Pintails, snow goose, mallards, shovelers, mergansers, buffleheads, Canada geese, and goldeneyes are commonly seen in the refuge ponds.  Luckily, they did not distract me from the cirrus sky above. 
   Until this month, I have been going to Nisqually to walk, usually very fast, out to the end of the new boardwalk and back. Nisqually was exercise with a great view, maybe some bald eagles, a harrier, or other large bird I could see without binoculars. Now I go to walk very slowly and just to the start of the boardwalk looking at birds. I cannot call what I am doing "birding." I am looking at clouds while birding. I am chatting while birding. I am not pulling out my field guide or making a list. I am hearing the names of the birds and watching them fly and perch and hunt. Being in their company is marvelous. As is being in the company of a group of people who seem to want nothing more than to make sure everyone sees what they do--and delights in it.
   There is a generosity of spirit that infuses this group and that seems to build during the walk.

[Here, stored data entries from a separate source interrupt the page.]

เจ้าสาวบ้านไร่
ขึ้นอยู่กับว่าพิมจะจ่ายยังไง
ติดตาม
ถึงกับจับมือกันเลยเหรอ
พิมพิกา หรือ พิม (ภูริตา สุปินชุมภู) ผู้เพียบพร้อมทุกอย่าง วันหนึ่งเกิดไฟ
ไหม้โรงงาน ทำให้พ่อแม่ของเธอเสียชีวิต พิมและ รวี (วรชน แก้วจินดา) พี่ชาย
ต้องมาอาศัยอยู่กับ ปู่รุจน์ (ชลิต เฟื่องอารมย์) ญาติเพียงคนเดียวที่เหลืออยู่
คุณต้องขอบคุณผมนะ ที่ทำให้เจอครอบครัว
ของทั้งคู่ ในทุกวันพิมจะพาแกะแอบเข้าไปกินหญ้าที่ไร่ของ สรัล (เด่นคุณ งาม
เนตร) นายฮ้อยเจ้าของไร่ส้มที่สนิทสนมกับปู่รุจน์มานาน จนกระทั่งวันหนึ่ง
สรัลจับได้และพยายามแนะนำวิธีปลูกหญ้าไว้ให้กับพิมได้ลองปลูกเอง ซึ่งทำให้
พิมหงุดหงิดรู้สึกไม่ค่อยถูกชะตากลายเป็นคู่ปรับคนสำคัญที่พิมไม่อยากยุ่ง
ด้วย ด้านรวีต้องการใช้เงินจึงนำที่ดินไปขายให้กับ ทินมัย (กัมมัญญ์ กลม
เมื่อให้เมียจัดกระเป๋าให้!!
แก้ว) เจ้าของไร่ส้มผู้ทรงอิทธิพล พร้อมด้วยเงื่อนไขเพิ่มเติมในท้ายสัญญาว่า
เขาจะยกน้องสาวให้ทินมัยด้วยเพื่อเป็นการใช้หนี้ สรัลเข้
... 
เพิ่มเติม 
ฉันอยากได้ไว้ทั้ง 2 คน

The volunteers and birders set up their Swarvoski spotting scopes and newcomers are invited to take a look. Birds are identified, genders noted or guessed at, behaviors marveled over, plumage admired. Everyone will see something common such as a bald eagle (usually several) and everyone will see something unusual or something few have seen before. This morning, in addition to many eagles, we saw one cryptically colored American Bittern crouched down in the grass, it's feathers fluffed against the cold. We watched a red-tailed hawk perched in a small tree warming itself in the sun--its wings spread like a cormorant, its tail fanned out so that we could see individual feathers. Common or rare, it was all stunning. And unphotographable with my l'il camera that is better suited to big skies.
Here are the cirrocumulus clouds. There is a bald eagle in the top of that Douglas-fir.

Altocumulus lenticularis forming above the pond where waterfowl dabbled.

This January sky holds so much more than I will ever know.
   To find out for yourself what's in the sky and waters of Nisqually National Wildlife Refuge (8 miles from Olympia) follow this link: Black Hills Audubon. Or better yet, cancel all your Wednesday appointments and go the refuge at 8.